Jurgen Klinsmann knows a few things about the U.S. Men’s National Team, its successes, its failures, and its leadership. He was in charge of the team for five years, after all, and the former manager spoke to ESPN about the state of the team and he feels the team is in a “very sad” state at the moment.
“So what happened now the last two or three years is very sad,” Klinsmann said. “It’s really sad because the team belonged [in] Russia. They belonged in the World Cup. The qualification was pretty much done and then it happened, the big disaster in Trinidad which no one could ever have imagined.
“So this threw back the whole national team program for many years because now there is a lack of belief, there is a lack of enthusiasm, there is a lack of leadership. So it’s a very difficult job now that Gregg Berhalter has on his hands to rebuild an entire program when we were actually in a good place.”
Klinsmann left the USMNT in a rather sad state himself after a few years of relative success. He took over the USMNT in July 2011, he led the side through a difficult World Cup group in 2014 before losing to Belgium in extra time in the round of 16. He followed that up with a run to the semifinals of the 2015 Copa America Centenario. He also had famous friendly victories overseas against Germany and the Netherlands before it all collapsed during qualification for the 2018 World Cup.
He was fired in November 2016 after losing to Mexico and Costa Rica early in in the final stages of qualifying as his team lost faith in him. Bruce Arena came in and couldn’t dig out of that early hole and guide his squad to qualification and the United States missed out on the 2018 World Cup in Russia.
After spending a few years away from coaching, Klinsmann took over as the head coach of Hertha Berlin in Germany late in November. Since he was hired, the team has won twice, drawn twice, and lost once in five games.
Klinsmann always had lofty goals for his program. He famously said the USMNT should reach the semifinals of the 2018 World Cup after their relative success in 2014. Even now, more than three years after his departure, he feels he could have led the team on a deep run in the World Cup had he been retained.
“As I said, I’d take that team in Russia to the final eight, maybe even the final four because there was a building block there and there was a plan for it and the plan got interrupted and it got even more interrupted when the U.S. didn’t qualify for Russia.”
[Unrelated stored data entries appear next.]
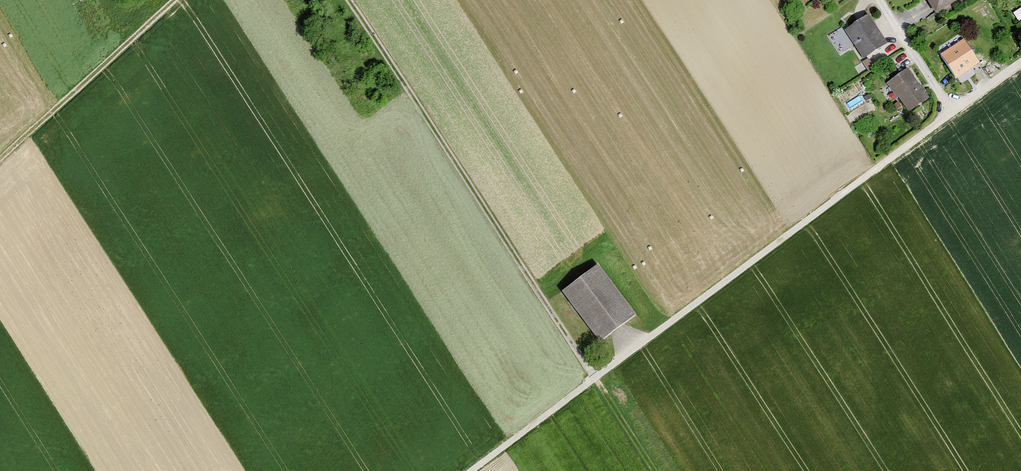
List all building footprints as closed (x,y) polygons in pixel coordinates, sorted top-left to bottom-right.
[(935,13),(955,0),(927,0),(935,13)] [(887,42),(868,13),(843,29),(862,58),(887,42)] [(981,63),(964,37),(939,54),(955,79),(981,63)] [(928,97),(907,67),(886,82),(908,112),(928,97)] [(636,313),(597,262),(562,289),(600,340),(636,313)]
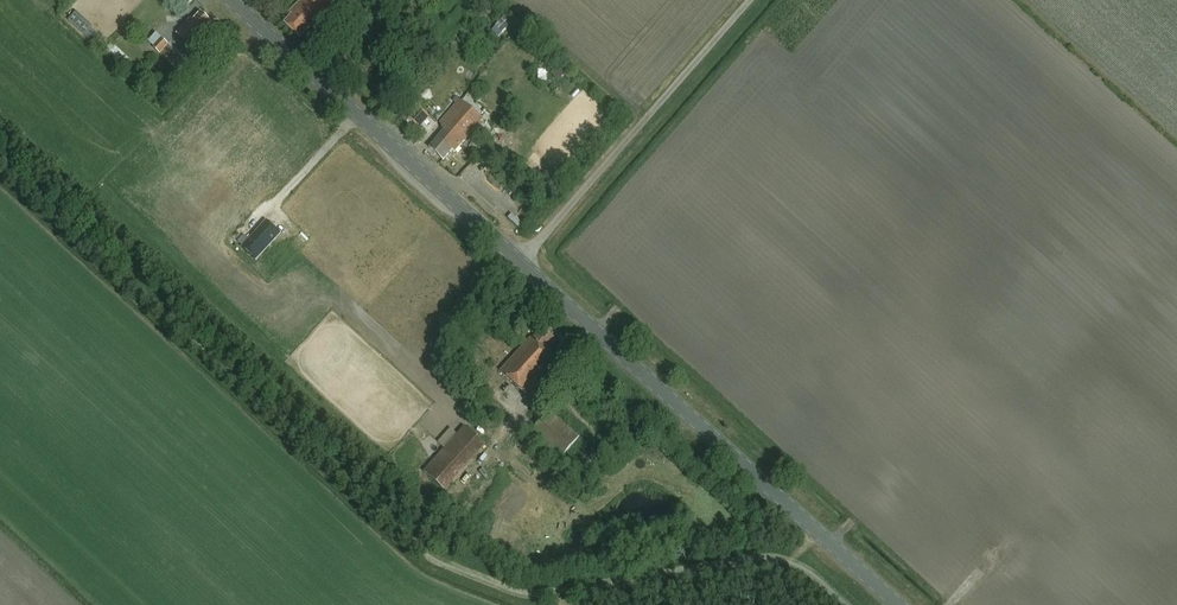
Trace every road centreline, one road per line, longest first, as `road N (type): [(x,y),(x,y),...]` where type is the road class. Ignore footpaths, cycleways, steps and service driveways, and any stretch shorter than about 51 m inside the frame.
road 1 (secondary): [(899,604),(521,264)]
road 2 (secondary): [(521,264),(231,0)]
road 3 (unclassified): [(521,264),(752,0)]

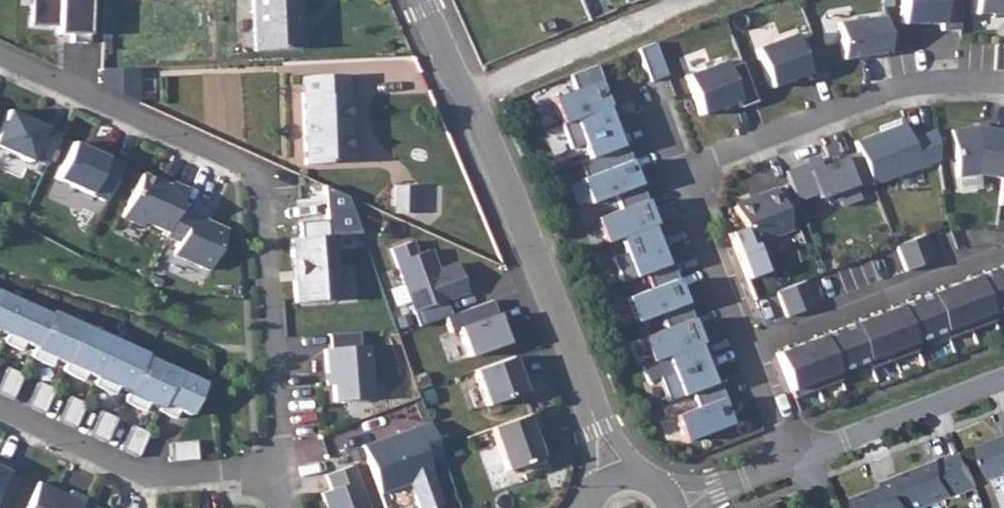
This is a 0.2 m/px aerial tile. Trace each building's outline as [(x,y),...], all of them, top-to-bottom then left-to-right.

Not everything Klinsmann said in the interview as negative, though. He had praise for many of the American players having success at the club level in Europe right now and he takes credit for jump starting their careers. He had particularly uplifting things to say about Christian Pulisic, who is playing well in his first season at Chelsea after a great run at Borussia Dortmund.
“I think he’s doing very well right now, I think he is growing as a person,” Klinsmann said about Pulisic. “You have to think about the fact that at a very young age he moved to Dortmund. Yes the family was with him, but you are in a different country, with a different language and a different climate.”
Klinsmann hopes that people can be patient as Pulisic develops since he’s still only 22 years old and he also hopes that the USMNT can turn around their misfortunes.
“So hopefully they get it back on track and I keep my fingers crossed for Gregg that he gets all the support he needs to get it on the right track.”